Im weiteren Verlauf seiner Rede verwendete Kennedy mehrfach Metaphern wie zum Beispiel die der »besieged city« (Z. 20). Wahrhaftig angetan vom Durchhaltewillen der Berliner schmeichelte Kennedy mit seiner Wortwahl den Zuhörern und sprach ihnen zudem Mut zu. Ganz nach dem Vorbild Aristoteles führte Kennedy seine Rede in einem pathetischen Ton fort und bezeichnete die Mauer als abscheulichste und stärkste Demonstration für das Versagen des kommunistischen Systems.

Interessant ist, dass Kennedy erst ab Zeile 26 auf den vorbereiteten und ausformulierten Text zurückgreift, während er den Anfang seiner Rede fast völlig frei hält. Die Sätze werden jetzt   komplizierter und sind zudem weniger direkt an die Zuhörer gerichtet. Der Jubel lässt dadurch deutlich nach. Worte wie »peace«, »free«, »good«, »true« und »right« kommen aber auch in diesem Teil der Rede wiederholt vor (Z. 26–31), und eine weitere hervorragende Metapher ist die Bezeichnung Berlins als eine »isle of freedom« (Z. 30).
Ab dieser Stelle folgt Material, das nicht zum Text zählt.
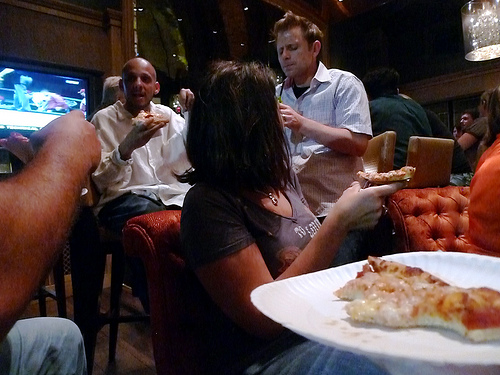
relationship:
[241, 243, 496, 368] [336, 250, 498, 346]
white plate with pizza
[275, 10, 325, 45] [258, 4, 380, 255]
hair on man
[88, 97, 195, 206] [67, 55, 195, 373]
shirt on man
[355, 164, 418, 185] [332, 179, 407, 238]
pizza in hand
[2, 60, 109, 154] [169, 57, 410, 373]
tv behind woman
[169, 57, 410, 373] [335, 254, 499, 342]
woman eating pizza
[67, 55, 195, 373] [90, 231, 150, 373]
man sitting on stool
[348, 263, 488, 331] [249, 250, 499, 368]
pizza on white plate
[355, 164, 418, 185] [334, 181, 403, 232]
pizza in hand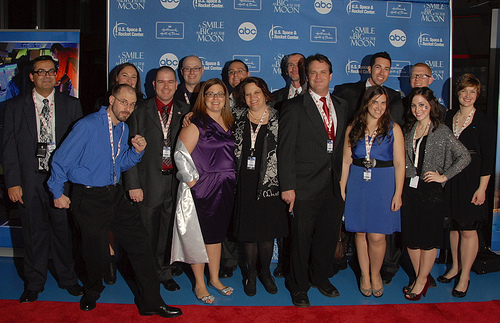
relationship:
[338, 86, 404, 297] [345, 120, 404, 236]
woman wearing dress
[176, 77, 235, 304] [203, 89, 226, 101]
woman wearing glasses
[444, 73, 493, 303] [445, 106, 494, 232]
woman wearing dress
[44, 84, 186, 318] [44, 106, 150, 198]
man wearing shirt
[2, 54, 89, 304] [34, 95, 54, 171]
man wearing tie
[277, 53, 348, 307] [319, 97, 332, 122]
man wearing tie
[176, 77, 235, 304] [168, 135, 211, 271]
woman holding wrap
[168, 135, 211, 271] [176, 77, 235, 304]
wrap on woman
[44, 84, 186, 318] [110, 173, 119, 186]
man wearing tag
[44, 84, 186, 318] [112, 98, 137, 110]
man wearing glasses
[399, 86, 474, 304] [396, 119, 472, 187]
woman wearing sweater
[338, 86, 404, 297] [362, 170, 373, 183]
woman wearing tag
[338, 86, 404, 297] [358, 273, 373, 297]
woman wearing sandle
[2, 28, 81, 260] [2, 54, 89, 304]
sign behind man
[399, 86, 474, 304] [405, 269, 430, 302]
woman wearing heels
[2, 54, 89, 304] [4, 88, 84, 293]
man wearing suit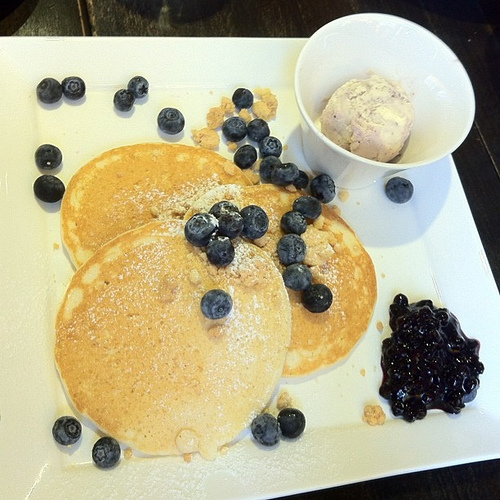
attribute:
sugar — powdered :
[228, 181, 240, 196]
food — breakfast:
[18, 137, 380, 341]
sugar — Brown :
[192, 91, 226, 151]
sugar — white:
[141, 178, 232, 219]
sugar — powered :
[206, 260, 288, 420]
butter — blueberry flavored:
[352, 81, 422, 143]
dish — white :
[292, 12, 476, 191]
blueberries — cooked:
[398, 313, 467, 390]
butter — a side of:
[331, 56, 426, 173]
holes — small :
[150, 333, 166, 342]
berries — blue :
[108, 75, 165, 119]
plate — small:
[392, 212, 482, 294]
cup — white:
[284, 7, 487, 199]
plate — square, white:
[1, 30, 484, 485]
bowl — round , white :
[294, 11, 475, 172]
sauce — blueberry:
[382, 282, 489, 427]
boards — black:
[51, 2, 300, 34]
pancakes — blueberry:
[58, 133, 374, 462]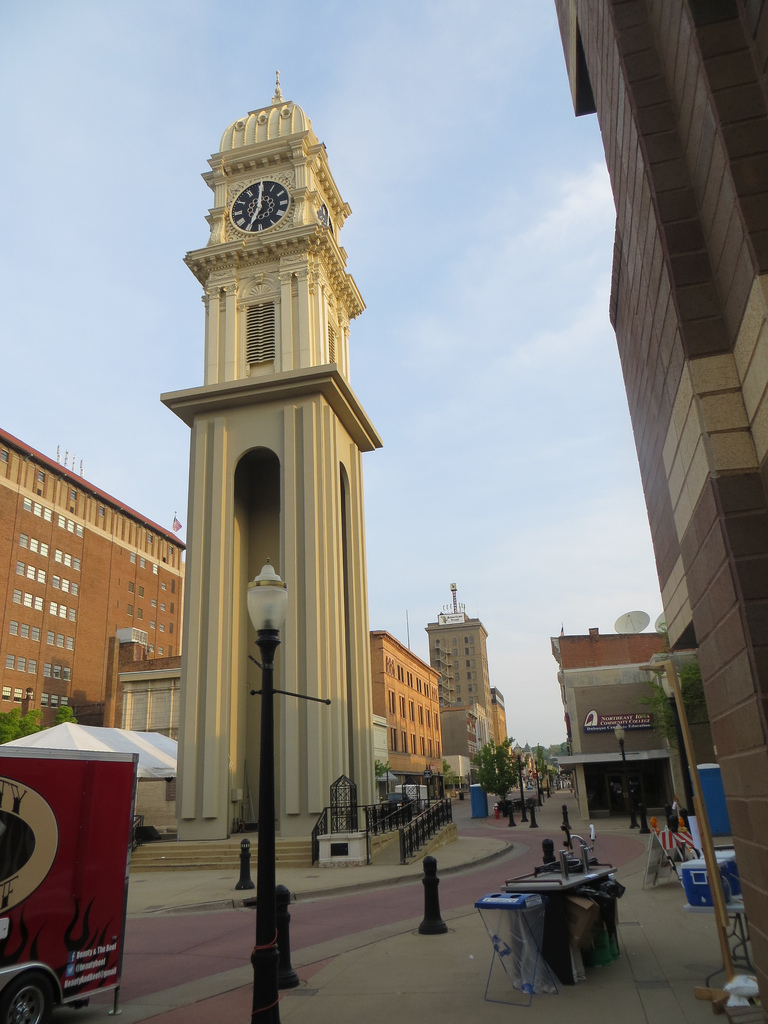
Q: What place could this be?
A: It is a city.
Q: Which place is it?
A: It is a city.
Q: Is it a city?
A: Yes, it is a city.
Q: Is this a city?
A: Yes, it is a city.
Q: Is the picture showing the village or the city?
A: It is showing the city.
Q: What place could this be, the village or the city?
A: It is the city.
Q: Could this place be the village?
A: No, it is the city.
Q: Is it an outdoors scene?
A: Yes, it is outdoors.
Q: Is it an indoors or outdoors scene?
A: It is outdoors.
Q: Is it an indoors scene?
A: No, it is outdoors.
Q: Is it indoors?
A: No, it is outdoors.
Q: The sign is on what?
A: The sign is on the building.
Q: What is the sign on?
A: The sign is on the building.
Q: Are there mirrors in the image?
A: No, there are no mirrors.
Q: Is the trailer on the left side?
A: Yes, the trailer is on the left of the image.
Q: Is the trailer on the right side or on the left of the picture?
A: The trailer is on the left of the image.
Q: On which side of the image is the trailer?
A: The trailer is on the left of the image.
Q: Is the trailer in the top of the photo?
A: No, the trailer is in the bottom of the image.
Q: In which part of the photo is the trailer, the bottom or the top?
A: The trailer is in the bottom of the image.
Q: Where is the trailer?
A: The trailer is on the sidewalk.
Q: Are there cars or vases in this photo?
A: No, there are no cars or vases.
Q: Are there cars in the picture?
A: No, there are no cars.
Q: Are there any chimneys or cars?
A: No, there are no cars or chimneys.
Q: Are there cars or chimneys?
A: No, there are no cars or chimneys.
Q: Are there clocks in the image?
A: Yes, there is a clock.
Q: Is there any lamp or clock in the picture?
A: Yes, there is a clock.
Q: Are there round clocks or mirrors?
A: Yes, there is a round clock.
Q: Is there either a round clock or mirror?
A: Yes, there is a round clock.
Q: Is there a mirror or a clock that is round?
A: Yes, the clock is round.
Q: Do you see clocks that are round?
A: Yes, there is a round clock.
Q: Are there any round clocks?
A: Yes, there is a round clock.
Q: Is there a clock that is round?
A: Yes, there is a clock that is round.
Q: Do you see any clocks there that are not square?
A: Yes, there is a round clock.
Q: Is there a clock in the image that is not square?
A: Yes, there is a round clock.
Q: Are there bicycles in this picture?
A: No, there are no bicycles.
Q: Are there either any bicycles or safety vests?
A: No, there are no bicycles or safety vests.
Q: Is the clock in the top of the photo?
A: Yes, the clock is in the top of the image.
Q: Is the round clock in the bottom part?
A: No, the clock is in the top of the image.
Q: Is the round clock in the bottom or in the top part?
A: The clock is in the top of the image.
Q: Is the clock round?
A: Yes, the clock is round.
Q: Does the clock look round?
A: Yes, the clock is round.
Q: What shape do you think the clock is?
A: The clock is round.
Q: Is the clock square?
A: No, the clock is round.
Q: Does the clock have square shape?
A: No, the clock is round.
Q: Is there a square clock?
A: No, there is a clock but it is round.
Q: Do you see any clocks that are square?
A: No, there is a clock but it is round.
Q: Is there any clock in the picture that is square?
A: No, there is a clock but it is round.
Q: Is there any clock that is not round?
A: No, there is a clock but it is round.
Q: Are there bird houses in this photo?
A: No, there are no bird houses.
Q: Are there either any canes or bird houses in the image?
A: No, there are no bird houses or canes.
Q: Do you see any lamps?
A: Yes, there is a lamp.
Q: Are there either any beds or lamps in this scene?
A: Yes, there is a lamp.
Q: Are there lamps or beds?
A: Yes, there is a lamp.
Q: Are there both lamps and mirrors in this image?
A: No, there is a lamp but no mirrors.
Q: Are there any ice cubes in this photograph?
A: No, there are no ice cubes.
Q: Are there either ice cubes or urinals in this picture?
A: No, there are no ice cubes or urinals.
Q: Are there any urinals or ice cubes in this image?
A: No, there are no ice cubes or urinals.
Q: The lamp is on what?
A: The lamp is on the pole.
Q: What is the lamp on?
A: The lamp is on the pole.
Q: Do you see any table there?
A: Yes, there is a table.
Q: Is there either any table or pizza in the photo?
A: Yes, there is a table.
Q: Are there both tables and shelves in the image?
A: No, there is a table but no shelves.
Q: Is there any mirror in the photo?
A: No, there are no mirrors.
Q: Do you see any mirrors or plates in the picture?
A: No, there are no mirrors or plates.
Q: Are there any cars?
A: No, there are no cars.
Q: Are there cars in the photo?
A: No, there are no cars.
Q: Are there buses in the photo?
A: No, there are no buses.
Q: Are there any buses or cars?
A: No, there are no buses or cars.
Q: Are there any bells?
A: No, there are no bells.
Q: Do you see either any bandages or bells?
A: No, there are no bells or bandages.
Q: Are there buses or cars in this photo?
A: No, there are no cars or buses.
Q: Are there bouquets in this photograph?
A: No, there are no bouquets.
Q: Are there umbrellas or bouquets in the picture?
A: No, there are no bouquets or umbrellas.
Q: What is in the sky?
A: The clouds are in the sky.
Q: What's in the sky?
A: The clouds are in the sky.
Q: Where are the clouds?
A: The clouds are in the sky.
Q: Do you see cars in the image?
A: No, there are no cars.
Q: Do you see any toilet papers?
A: No, there are no toilet papers.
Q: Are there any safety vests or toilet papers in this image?
A: No, there are no toilet papers or safety vests.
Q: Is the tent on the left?
A: Yes, the tent is on the left of the image.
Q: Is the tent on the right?
A: No, the tent is on the left of the image.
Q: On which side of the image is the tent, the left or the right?
A: The tent is on the left of the image.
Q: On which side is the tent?
A: The tent is on the left of the image.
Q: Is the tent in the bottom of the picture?
A: Yes, the tent is in the bottom of the image.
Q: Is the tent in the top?
A: No, the tent is in the bottom of the image.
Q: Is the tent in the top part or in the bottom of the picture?
A: The tent is in the bottom of the image.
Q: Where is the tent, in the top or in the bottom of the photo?
A: The tent is in the bottom of the image.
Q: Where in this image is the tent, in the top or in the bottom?
A: The tent is in the bottom of the image.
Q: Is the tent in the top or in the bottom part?
A: The tent is in the bottom of the image.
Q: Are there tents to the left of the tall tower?
A: Yes, there is a tent to the left of the tower.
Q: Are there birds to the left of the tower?
A: No, there is a tent to the left of the tower.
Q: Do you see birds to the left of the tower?
A: No, there is a tent to the left of the tower.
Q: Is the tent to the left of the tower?
A: Yes, the tent is to the left of the tower.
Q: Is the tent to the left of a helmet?
A: No, the tent is to the left of the tower.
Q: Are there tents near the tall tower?
A: Yes, there is a tent near the tower.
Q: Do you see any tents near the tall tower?
A: Yes, there is a tent near the tower.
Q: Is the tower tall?
A: Yes, the tower is tall.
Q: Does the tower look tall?
A: Yes, the tower is tall.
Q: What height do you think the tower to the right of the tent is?
A: The tower is tall.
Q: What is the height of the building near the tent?
A: The tower is tall.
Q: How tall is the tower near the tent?
A: The tower is tall.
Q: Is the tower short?
A: No, the tower is tall.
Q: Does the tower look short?
A: No, the tower is tall.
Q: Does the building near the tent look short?
A: No, the tower is tall.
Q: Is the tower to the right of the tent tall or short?
A: The tower is tall.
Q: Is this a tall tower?
A: Yes, this is a tall tower.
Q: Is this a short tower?
A: No, this is a tall tower.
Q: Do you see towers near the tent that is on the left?
A: Yes, there is a tower near the tent.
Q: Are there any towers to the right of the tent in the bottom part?
A: Yes, there is a tower to the right of the tent.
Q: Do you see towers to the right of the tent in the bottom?
A: Yes, there is a tower to the right of the tent.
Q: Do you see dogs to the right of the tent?
A: No, there is a tower to the right of the tent.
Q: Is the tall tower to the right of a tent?
A: Yes, the tower is to the right of a tent.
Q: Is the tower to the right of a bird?
A: No, the tower is to the right of a tent.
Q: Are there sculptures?
A: No, there are no sculptures.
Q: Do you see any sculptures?
A: No, there are no sculptures.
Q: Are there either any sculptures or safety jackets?
A: No, there are no sculptures or safety jackets.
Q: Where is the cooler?
A: The cooler is on the side walk.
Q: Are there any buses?
A: No, there are no buses.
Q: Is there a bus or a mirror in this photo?
A: No, there are no buses or mirrors.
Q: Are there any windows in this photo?
A: Yes, there are windows.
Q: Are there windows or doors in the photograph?
A: Yes, there are windows.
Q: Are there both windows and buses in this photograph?
A: No, there are windows but no buses.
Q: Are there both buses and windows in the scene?
A: No, there are windows but no buses.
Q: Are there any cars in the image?
A: No, there are no cars.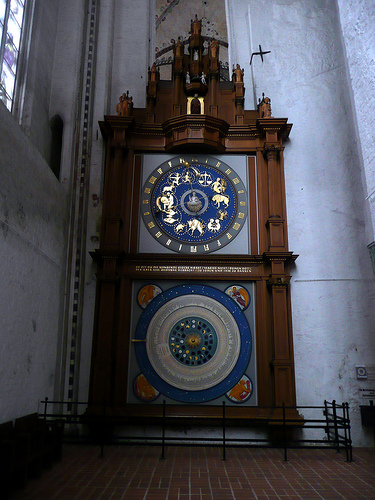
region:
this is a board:
[96, 47, 286, 402]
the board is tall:
[108, 124, 276, 414]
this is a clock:
[138, 161, 251, 248]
Kennedy spürte, dass er einen Schlusspunkt setzen muss. Mit dem Satz »All free men, wherever they may live, are citizens of Berlin« machte er Berlin zum Symbol für die Freiheit des Menschen und er wiederholt den denkwürdigen Satz: »Ich bin ein Berliner.« Es folgt minutenlanger, nicht abreißender Jubel der Zuhörer.

Zusammenfassend lässt sich sagen, dass die Analyse der Rede zeigt, wie gut Kennedy die Kunst des Redens beherrschte. Der US-Präsident trat charismatisch und pathetisch zugleich auf und schaffte es, mit gekonnt eingesetzten Stilmitteln und Körpersprache die Zuhörer in seinen Bann zu ziehen. Mit seiner Rede hat er Geschichte geschrieben und ein einfacher deutscher Satz hat sich in das historische Gedächtnis mehrerer Generationen eingebrannt.